- ASSIGNED TASK -
Look below. Copy each line that has "kann" in it.

- RECORDS SHOWN -
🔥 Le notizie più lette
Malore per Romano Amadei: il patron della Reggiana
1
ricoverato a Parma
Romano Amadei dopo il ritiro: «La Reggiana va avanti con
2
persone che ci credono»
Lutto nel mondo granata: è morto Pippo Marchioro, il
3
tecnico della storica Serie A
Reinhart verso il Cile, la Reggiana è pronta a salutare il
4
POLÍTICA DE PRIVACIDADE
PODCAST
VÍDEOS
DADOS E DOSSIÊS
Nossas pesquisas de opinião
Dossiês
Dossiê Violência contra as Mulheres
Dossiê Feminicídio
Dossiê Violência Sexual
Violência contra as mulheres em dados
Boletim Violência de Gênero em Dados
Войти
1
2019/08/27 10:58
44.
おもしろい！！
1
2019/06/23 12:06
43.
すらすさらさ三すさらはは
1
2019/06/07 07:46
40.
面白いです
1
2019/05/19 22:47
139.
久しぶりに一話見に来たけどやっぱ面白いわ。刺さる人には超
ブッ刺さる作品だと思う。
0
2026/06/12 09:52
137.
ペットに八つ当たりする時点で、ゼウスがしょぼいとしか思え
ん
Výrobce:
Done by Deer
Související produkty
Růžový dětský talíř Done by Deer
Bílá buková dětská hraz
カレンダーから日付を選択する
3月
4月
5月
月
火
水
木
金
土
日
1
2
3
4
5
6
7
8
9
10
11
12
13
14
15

---

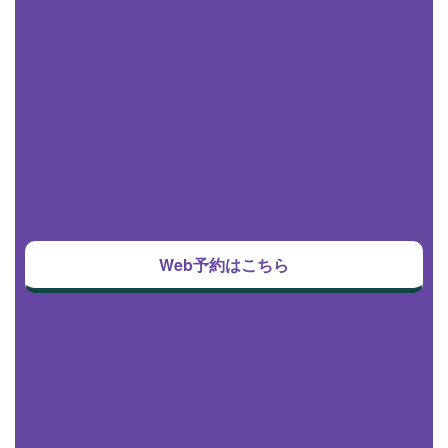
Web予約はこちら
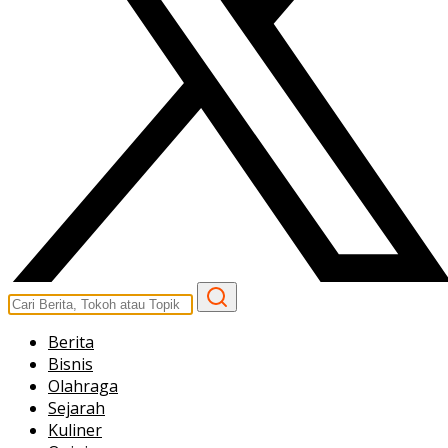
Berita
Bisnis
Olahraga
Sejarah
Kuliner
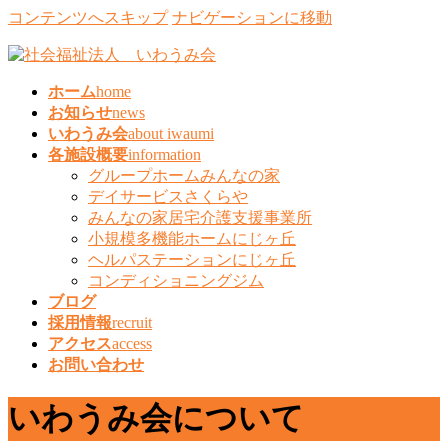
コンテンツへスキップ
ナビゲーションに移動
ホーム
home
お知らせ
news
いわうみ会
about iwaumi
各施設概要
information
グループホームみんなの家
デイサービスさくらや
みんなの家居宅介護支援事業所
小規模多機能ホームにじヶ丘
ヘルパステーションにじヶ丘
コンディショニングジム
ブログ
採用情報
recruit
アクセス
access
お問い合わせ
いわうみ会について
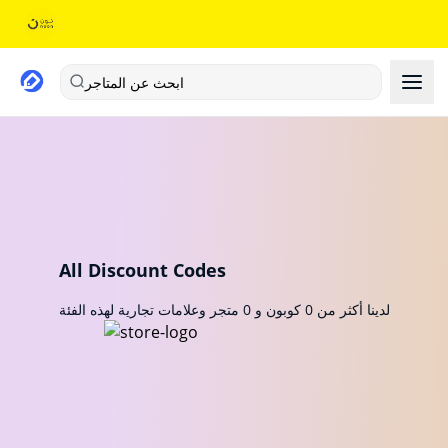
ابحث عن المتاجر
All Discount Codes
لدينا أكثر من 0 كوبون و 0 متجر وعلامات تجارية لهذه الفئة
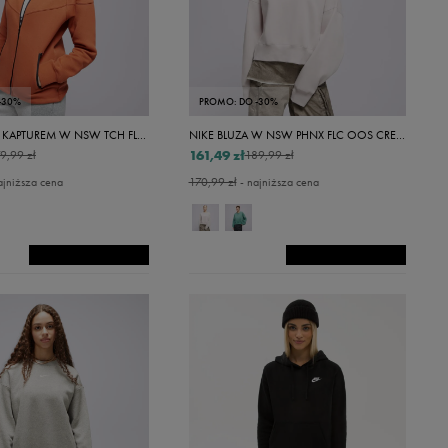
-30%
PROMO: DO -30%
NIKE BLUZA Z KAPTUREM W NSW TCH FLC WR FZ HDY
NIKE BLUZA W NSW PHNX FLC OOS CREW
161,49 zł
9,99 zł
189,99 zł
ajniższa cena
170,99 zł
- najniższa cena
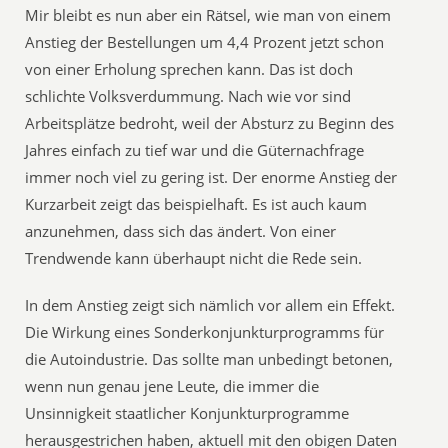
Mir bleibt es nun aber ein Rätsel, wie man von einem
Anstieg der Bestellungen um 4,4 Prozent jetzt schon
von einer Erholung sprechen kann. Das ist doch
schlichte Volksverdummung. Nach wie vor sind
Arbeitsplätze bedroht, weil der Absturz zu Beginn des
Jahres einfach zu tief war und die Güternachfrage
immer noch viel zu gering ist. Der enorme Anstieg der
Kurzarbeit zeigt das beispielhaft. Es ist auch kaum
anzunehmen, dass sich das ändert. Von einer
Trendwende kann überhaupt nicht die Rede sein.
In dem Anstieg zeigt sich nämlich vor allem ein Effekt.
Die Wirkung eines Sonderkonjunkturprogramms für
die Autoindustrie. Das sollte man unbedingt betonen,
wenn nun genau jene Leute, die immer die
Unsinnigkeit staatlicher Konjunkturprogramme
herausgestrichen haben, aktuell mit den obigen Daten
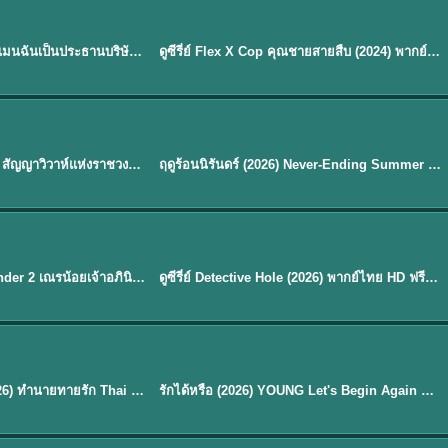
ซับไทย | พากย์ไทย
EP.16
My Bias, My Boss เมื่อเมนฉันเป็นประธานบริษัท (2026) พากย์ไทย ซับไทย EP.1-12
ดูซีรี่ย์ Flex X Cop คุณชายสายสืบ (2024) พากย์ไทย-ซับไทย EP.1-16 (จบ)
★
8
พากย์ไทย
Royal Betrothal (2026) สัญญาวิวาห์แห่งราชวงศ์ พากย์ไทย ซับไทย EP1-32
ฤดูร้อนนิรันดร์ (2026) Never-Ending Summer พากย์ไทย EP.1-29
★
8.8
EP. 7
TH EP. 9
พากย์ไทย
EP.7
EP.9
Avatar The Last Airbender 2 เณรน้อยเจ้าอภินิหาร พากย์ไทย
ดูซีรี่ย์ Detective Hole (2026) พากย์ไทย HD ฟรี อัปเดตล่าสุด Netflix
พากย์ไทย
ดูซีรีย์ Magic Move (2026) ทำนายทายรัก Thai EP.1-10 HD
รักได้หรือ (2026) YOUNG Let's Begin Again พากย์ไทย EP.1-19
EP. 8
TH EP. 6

* * *

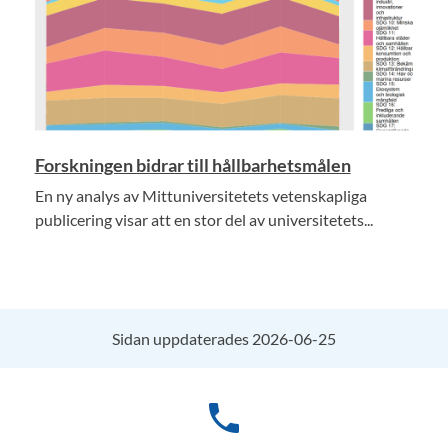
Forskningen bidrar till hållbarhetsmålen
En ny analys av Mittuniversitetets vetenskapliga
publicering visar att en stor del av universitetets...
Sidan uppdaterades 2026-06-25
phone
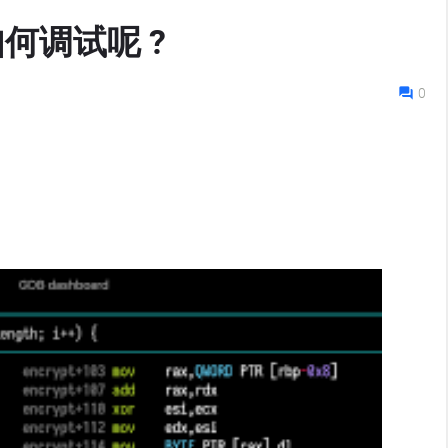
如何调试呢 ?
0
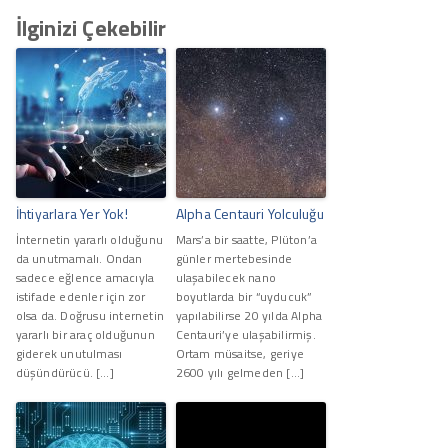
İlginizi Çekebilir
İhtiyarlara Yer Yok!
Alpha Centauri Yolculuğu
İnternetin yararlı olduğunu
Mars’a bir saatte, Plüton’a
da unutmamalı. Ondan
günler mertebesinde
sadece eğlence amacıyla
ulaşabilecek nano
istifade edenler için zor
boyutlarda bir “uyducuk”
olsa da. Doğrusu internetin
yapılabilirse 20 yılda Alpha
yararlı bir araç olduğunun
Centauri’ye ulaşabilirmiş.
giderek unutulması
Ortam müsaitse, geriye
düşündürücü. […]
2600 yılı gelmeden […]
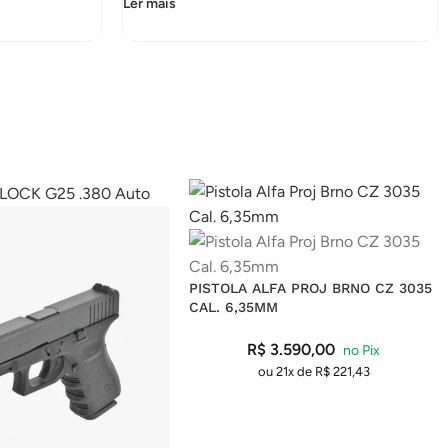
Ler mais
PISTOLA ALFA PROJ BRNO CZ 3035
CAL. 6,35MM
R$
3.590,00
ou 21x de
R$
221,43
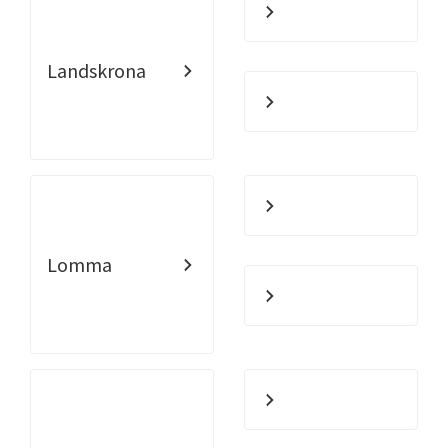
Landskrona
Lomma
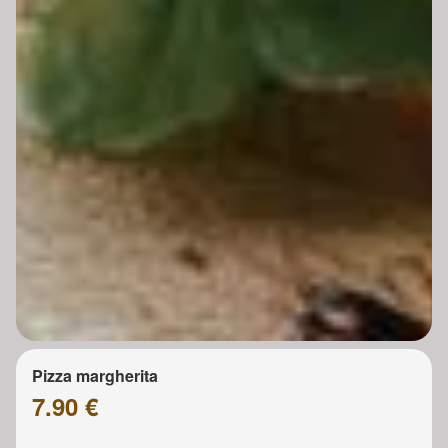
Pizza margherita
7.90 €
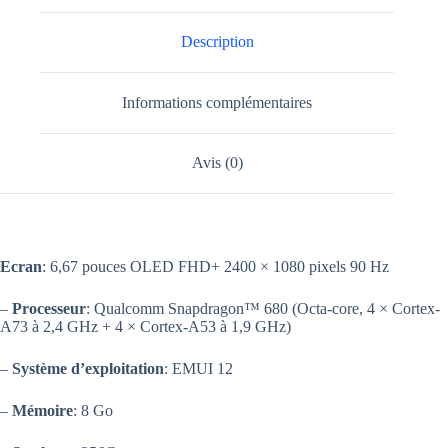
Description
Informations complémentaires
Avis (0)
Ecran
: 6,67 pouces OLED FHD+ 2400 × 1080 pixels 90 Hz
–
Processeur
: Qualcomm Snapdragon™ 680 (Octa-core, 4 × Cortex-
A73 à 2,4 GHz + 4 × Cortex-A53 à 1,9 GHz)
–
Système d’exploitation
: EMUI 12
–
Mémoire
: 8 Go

- OUTPUT OF THE TASK -
von einer Erholung sprechen kann. Das ist doch
Trendwende kann überhaupt nicht die Rede sein.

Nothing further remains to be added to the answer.